When did this come out and what is required to support it? I take it it still uses ata/66 cables right? Also, does the mobo need to only support ATA/100 to use it or does it need to support ATA/133?
As far as I know you will need both a new controller (i.e. Southbridge, meaning: mobo), supporting UATA-133,and likewise a new harddisk. I guess the cables will stay the same. You could add of course a controller card, doing the job,
The biggest difference between ATA133 and ATA66/100 is its ability to support drives larger than 137GB. Currently 137GB is the limit for ATA66/100. Other than that difference there is not really anything different between the two. The use the same cables and interface as before.
The current ATA-100 standard mobos will not support the new ATA-133 hard drives. Of course, you do not need to buy a whole new motherboard to get the ATA-133. If you really want to buy an ATA-133 hard drive, which I believe is to come out in Q1 next year (I think Quantum was the one leading this launch), you can buy a ATA-133 adaptor card (which is probably PCI interface) so you don't need to waste money on a whole new mobo.

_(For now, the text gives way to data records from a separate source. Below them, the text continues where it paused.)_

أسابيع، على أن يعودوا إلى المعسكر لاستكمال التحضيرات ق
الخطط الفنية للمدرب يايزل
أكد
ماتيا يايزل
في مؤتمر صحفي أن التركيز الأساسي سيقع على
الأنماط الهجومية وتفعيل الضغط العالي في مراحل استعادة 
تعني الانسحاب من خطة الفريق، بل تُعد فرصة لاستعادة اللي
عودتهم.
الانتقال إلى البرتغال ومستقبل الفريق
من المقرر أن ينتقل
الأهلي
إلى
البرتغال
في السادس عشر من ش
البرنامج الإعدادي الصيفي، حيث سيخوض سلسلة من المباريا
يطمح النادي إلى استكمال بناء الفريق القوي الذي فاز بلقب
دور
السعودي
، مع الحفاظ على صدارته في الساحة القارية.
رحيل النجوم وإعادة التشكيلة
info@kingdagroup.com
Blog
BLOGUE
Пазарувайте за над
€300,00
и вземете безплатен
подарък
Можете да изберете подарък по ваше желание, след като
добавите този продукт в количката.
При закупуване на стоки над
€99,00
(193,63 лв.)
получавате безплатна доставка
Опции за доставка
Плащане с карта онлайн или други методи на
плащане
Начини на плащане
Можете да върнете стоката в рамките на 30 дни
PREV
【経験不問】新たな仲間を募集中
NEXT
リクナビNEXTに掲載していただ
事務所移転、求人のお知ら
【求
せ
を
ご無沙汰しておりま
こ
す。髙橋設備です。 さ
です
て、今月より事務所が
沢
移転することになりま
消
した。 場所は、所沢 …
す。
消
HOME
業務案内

The ATA-100 mobo WILL support ATA-133, but it just won't run at the full potential speed of 100MB/sec. If you want to unleash the full potential of a ATA-133 hard drive, you'll need an ATA-133 adaptor or a new mobo that supports ATA-133.
And yes it uses the same interface as ATA-100. But if your mobo only supports ATA-100, I don't see any reason why you would want to waste money on a ATA-133 HDD and then run it at ATA-100.